__Task to complete__:
Only an exact copy of the records below will serve as the answer.

Collected data:
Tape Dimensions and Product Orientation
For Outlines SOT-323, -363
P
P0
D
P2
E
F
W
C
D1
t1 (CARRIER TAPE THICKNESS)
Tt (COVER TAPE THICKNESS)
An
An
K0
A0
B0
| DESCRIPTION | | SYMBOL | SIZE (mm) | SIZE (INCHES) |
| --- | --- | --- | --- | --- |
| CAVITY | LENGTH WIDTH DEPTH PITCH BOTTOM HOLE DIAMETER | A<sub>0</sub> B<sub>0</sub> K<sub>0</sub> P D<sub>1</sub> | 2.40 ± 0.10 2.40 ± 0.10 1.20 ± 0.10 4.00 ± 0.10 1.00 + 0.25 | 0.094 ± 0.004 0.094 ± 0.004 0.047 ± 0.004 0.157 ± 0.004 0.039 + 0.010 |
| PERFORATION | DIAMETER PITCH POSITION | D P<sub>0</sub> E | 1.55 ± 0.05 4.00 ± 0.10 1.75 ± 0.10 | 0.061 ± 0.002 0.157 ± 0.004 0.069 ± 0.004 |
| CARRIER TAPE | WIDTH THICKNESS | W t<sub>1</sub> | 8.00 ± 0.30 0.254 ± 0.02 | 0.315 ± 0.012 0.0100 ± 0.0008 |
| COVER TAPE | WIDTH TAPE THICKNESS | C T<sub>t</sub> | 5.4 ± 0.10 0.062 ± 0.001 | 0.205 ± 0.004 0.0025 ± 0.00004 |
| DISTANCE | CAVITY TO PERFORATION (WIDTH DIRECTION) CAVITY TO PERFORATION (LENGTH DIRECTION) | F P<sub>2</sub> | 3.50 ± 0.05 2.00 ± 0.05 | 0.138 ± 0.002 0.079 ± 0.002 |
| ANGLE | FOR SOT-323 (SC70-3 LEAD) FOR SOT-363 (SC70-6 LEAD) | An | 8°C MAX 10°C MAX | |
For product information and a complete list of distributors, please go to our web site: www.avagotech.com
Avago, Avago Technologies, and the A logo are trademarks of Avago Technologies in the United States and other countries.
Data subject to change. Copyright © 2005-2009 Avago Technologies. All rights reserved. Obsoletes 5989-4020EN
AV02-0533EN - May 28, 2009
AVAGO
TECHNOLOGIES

__Result__:
Tape Dimensions and Product Orientation
For Outlines SOT-323, -363
P
P0
D
P2
E
F
W
C
D1
t1 (CARRIER TAPE THICKNESS)
Tt (COVER TAPE THICKNESS)
An
An
K0
A0
B0
| DESCRIPTION | | SYMBOL | SIZE (mm) | SIZE (INCHES) |
| --- | --- | --- | --- | --- |
| CAVITY | LENGTH WIDTH DEPTH PITCH BOTTOM HOLE DIAMETER | A<sub>0</sub> B<sub>0</sub> K<sub>0</sub> P D<sub>1</sub> | 2.40 ± 0.10 2.40 ± 0.10 1.20 ± 0.10 4.00 ± 0.10 1.00 + 0.25 | 0.094 ± 0.004 0.094 ± 0.004 0.047 ± 0.004 0.157 ± 0.004 0.039 + 0.010 |
| PERFORATION | DIAMETER PITCH POSITION | D P<sub>0</sub> E | 1.55 ± 0.05 4.00 ± 0.10 1.75 ± 0.10 | 0.061 ± 0.002 0.157 ± 0.004 0.069 ± 0.004 |
| CARRIER TAPE | WIDTH THICKNESS | W t<sub>1</sub> | 8.00 ± 0.30 0.254 ± 0.02 | 0.315 ± 0.012 0.0100 ± 0.0008 |
| COVER TAPE | WIDTH TAPE THICKNESS | C T<sub>t</sub> | 5.4 ± 0.10 0.062 ± 0.001 | 0.205 ± 0.004 0.0025 ± 0.00004 |
| DISTANCE | CAVITY TO PERFORATION (WIDTH DIRECTION) CAVITY TO PERFORATION (LENGTH DIRECTION) | F P<sub>2</sub> | 3.50 ± 0.05 2.00 ± 0.05 | 0.138 ± 0.002 0.079 ± 0.002 |
| ANGLE | FOR SOT-323 (SC70-3 LEAD) FOR SOT-363 (SC70-6 LEAD) | An | 8°C MAX 10°C MAX | |
For product information and a complete list of distributors, please go to our web site: www.avagotech.com
Avago, Avago Technologies, and the A logo are trademarks of Avago Technologies in the United States and other countries.
Data subject to change. Copyright © 2005-2009 Avago Technologies. All rights reserved. Obsoletes 5989-4020EN
AV02-0533EN - May 28, 2009
AVAGO
TECHNOLOGIES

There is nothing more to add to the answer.